So why bother? Why put in the hours of creative fervour and spend all that time parsing sentences correctly in order to turn in polished prose about a trade show you would crawl on your hands and knees on broken glass to avoid visiting in real life?
It’s called professionalism, people. And that’s what this is all about.
Freelance Unbound is all about that code – get the work done; get it done right, and get it done on time. Or earlier.
It aims to dissect the world of the freelance in publishing with forensic precision. To get under the skin of the business and look at how it works, why it works and how we, humble freelancers can exploit it for all its worth. Or at least blather about it.
I sort of know what I’m talking about. I’ve spent pretty much two decades in publishing – magazines mainly, trade and business press mostly – and most of that time has been freelance (or self-employed as I sometimes like to call it, though that definition has been disputed over the years as employers and the Inland Revenue try periodically to tax us at source as if we were – shudder – employees).
I’ve moved from subbing and layout to features writing and editing. And now, thanks to one too many encounters with young journalists fresh out of a journalism degree who can’t actually string a coherent article together, I’ve moved into training.
So Freelance Unbound will cover stuff to do with the mechanics of producing content profitably and competently, as well as ranting about the fact that yards of copy is produced for the national media without the writer once engaging their brain to think about what they’re saying, or researching the background.

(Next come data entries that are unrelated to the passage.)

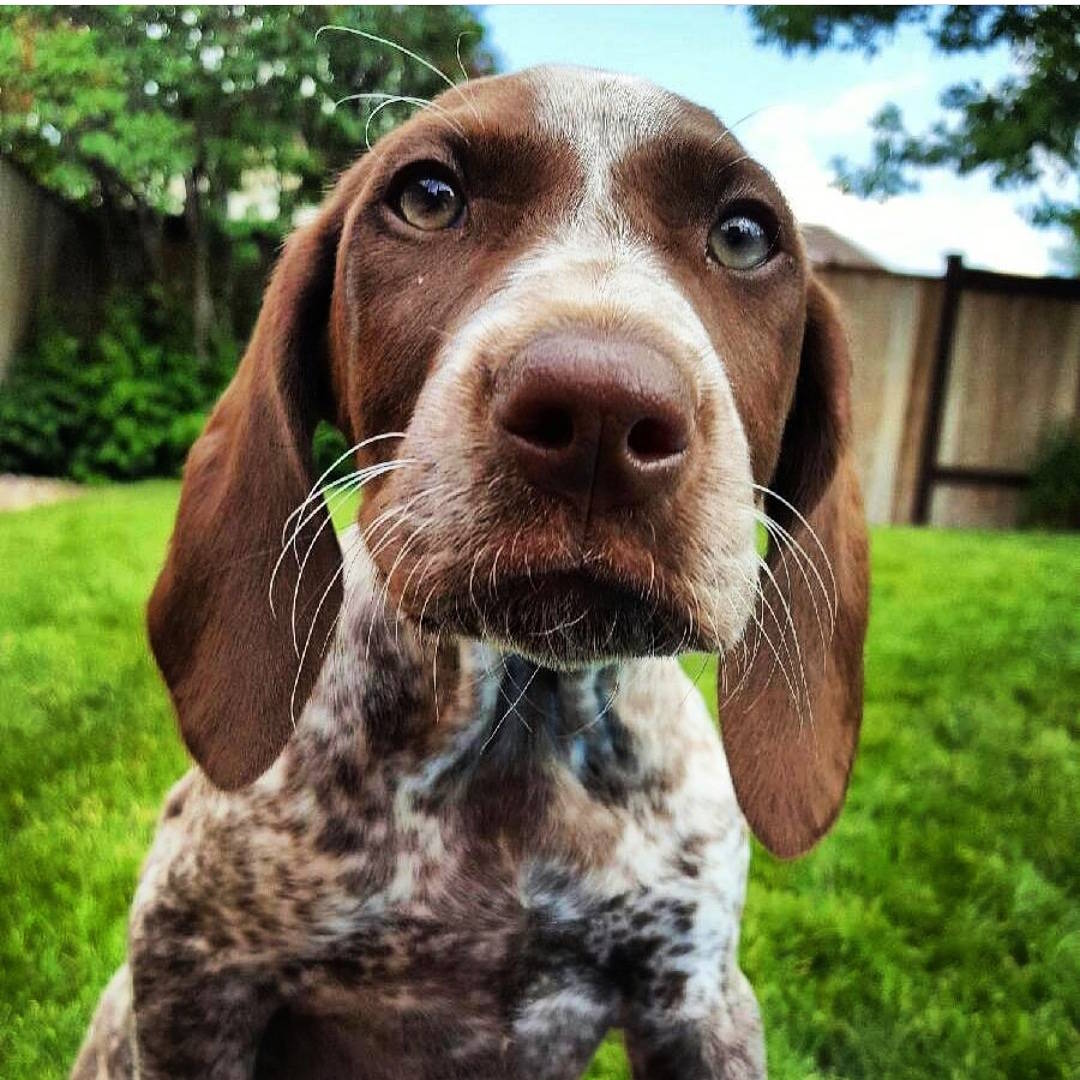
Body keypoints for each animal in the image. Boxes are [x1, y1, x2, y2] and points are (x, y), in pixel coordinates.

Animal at [73, 67, 868, 1080]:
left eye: (743, 235)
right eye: (427, 196)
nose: (600, 411)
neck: (517, 725)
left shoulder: (700, 1003)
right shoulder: (190, 971)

Have I done it too? Of course. There’s still no excuse.
Unbound is also an exercise in exploring the wonderful world of Web 2.0. That’s all that social networking malarkey the kids are into these days for anyone over about 30. As I’m starting to work on training material to help people rework printed editorial content for the web, blogging is a useful tool to understand the web as a medium better. There’s a heap of material online about writing for the web, but doing it is much better than reading it.